Thursday, June 26, 2008

Finally

All the people in the house say "whoa", "yeah, yeah!" LOL. Finally I'm back. I've chased the blues away. (By the way, sunsetrose, that song Blue+blue, heartache+heartache reminds me of that canteen man, I think I've told you before and thanks to you the song is in my head now)

What's there to update? Lil' dahling is fine. Still won't drink her milk. She used to drink like 3 times a day but now it's gone down to 2. My husband is busy as usual with work. My boss left already. No promotion yet. Then I've been blue. And I've been busy with work. The week after my boss left, everyone in my department was like in a dazed. Lost..But when the reality sinks in slowly I've begin to accept that she is gone. I'm fine now, don't worry. But I'm still sad my promotion is non existence. Waaa

Yesterday, I felt much better after the confrontation with my two dearest friends. I just felt so sensitive nowadays. I felt neglected and felt like our conversations were getting less and less. But I'm glad we've already cleared things up. Looking forward to see you this weekend my dear.

The other person that I've confronted is my colleague. We have grown from just colleagues to being very close friends and this friendship means a lot to me also. She is a very helpful and thoughtful person. Just today she brought me to a car workshop to repair my car. She even cancelled her breakfast appointment with her friend. I confronted her because I felt hurt by her words. But I've already cleared that up also with her and today everything is back to normal again. (Don't worry I still "sayang" you les)

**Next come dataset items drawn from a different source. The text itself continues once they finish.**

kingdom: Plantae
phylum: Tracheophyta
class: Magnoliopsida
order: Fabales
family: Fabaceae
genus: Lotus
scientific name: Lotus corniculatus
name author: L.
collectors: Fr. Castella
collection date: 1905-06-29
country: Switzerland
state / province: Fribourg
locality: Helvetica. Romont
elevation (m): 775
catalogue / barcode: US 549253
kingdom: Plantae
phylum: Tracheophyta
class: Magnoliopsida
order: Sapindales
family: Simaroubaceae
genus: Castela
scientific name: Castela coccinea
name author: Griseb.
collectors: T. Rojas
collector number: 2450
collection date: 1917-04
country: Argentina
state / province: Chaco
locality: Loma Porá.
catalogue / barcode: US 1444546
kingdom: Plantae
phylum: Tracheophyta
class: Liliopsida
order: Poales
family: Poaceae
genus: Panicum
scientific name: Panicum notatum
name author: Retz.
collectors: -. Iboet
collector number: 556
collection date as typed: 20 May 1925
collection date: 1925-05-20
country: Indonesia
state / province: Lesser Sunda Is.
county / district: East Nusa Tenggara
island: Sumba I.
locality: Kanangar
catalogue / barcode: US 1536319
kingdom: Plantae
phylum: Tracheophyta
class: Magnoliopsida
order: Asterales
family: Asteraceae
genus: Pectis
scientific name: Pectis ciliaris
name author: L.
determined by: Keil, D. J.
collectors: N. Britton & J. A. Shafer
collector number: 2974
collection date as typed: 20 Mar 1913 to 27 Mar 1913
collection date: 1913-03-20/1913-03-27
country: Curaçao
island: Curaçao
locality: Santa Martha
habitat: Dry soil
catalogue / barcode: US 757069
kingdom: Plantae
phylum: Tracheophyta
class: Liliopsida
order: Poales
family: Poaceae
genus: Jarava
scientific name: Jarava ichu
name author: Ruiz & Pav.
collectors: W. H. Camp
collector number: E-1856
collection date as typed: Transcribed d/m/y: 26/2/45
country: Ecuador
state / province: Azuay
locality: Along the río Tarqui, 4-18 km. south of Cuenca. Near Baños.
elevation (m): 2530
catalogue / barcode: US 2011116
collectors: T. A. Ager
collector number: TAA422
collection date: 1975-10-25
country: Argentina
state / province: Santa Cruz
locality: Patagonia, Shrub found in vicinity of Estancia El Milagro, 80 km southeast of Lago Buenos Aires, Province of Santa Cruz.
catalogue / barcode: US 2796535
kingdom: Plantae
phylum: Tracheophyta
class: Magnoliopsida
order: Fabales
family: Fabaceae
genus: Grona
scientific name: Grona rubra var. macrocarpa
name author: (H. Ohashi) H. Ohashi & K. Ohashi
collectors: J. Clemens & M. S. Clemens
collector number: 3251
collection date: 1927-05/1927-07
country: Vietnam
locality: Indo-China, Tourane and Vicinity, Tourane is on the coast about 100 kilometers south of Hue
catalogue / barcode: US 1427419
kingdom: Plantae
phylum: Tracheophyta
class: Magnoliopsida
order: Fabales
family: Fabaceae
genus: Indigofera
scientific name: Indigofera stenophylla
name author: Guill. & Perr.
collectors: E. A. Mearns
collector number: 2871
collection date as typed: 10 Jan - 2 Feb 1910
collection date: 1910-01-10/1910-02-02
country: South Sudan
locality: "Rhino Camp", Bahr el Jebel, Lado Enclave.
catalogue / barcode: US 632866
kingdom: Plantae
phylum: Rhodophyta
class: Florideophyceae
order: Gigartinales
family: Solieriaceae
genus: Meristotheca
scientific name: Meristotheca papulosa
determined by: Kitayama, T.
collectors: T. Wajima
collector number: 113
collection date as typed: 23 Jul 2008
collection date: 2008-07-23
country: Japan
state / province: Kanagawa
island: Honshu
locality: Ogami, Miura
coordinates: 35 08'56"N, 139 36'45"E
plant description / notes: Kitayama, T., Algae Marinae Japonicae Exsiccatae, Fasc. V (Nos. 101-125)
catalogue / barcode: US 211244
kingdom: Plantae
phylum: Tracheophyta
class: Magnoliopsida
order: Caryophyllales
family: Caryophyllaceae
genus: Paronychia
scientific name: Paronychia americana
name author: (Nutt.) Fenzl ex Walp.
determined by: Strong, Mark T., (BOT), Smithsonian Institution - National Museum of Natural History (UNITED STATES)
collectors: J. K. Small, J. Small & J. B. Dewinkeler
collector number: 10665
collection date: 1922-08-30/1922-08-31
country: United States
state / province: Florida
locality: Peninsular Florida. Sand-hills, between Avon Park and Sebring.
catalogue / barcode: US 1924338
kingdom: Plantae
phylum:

It's good to get things off your chest. Feels so much lighter. Maybe we should not take life too seriously but of course it's not easy not be serious with our life especially with a family now.

I'm not working tomorrow because my best friend's coming! Enjoy the weekend everyone and thanks for dropping by. Sorry for the absence.

Amazing grace how sweet the sound
That saved a wretch like me
I once was lost but now am found
Was blind but now I see

Tuesday, June 3, 2008

Rude awakening

Previously I wanted to blog about my weekend in Sunway Lagoon (24 May 2008) but it seemed so long ago already. Anyway, just so you know, of course it was a fun day. My family came up from Malacca and I brought them to Sunway Lagoon. It's my nephews' first time there moreover I had 5 free adult tickets. So what the heck. Just go and splash some water! The children enjoyed themselves although my younger nephew embarrassed us. He cried when my sister wanted to take him on one ride. What a baby. Eliza braved the water without her float in the children's pool. So that's an improvement. Didn't take a lot of pictures though. It's troublesome to run to and fro when the camera is with my mom and she's not sitting near the pool. My camera is not water proof either. And finally, I went there thinking I will not go on any slides or rides but I ended up doing it. Thanks to my sis who wanted accompaniment. It's ok la..once in a while..some adrenaline rush should be good for the soul. LOL.

This has been a week of rude awakening. Last night, for the 2nd time, we were awoken by Eliza's screaming cries. It was really loud. I jumped from my bed and since I was still blur I didn't check the time at once but went straight to the kitchen to prepare her milk. Then only I realized it was not time for her feed yet. So I went back to her but it was too late. She was already throwing a tantrum at me. I coaxed her and gave her her pacifier but she pushed me away. I offerred to carry her and she turned away and kicked her legs vigorously. Nothing could calm her down. I tried to carry her but it was really difficult. I don't have the strength since she was resisting me. My husband had to carry her with force. She was rocking her body and kicking her legs. What a temper. She didn't want her father to carry her but she wanted me. So I carried her but her cries didn't stop. It seems like nothing can stop her cries. I don't know what was wrong. We can only think that she might have a nightmare. Tried giving her her pacifier, she cried even louder. Tried feeding her and she cried even louder too. Paced the floor and still she's crying. She stopped when she was tired and then continue again. Really hard to handle this little missy. Finally I told her let's lie down together. My arms still hugging her and her head lying down on my arm. Suddenly she started talking while pointing her fingers to the ceiling. Telling me grandmother stories. Suddenly she's all hunky dory again. Since I didn't want to waste the milk, I might as well feed her and she finished it. I put her down in her bed and finally return to my dreamland again.

I've been feeling down also lately. It might be pms also but my boss is leaving for greener pastures. We are all going to miss her. After all she's a good boss despite some flaws. Nobody's perfect. We don't know who is going to take over. Some names were already mentioned which doesn't seem appealing to us. It's like we're left in the lurch. What will our future be? My long awaited promotion also seems even further away. It's not that I'm boasting about my capabilities but I think I deserve a promotion after my long serving here in this company. It's not all about the promotion but rather my salary has reached a dead end. Am I going to stick with this salary until I retire? I really do hope not.

Hope you guys have a good week ahead. I'm knocking off from work now. Going home to my lil' dahling and resume my mother duties. Adios.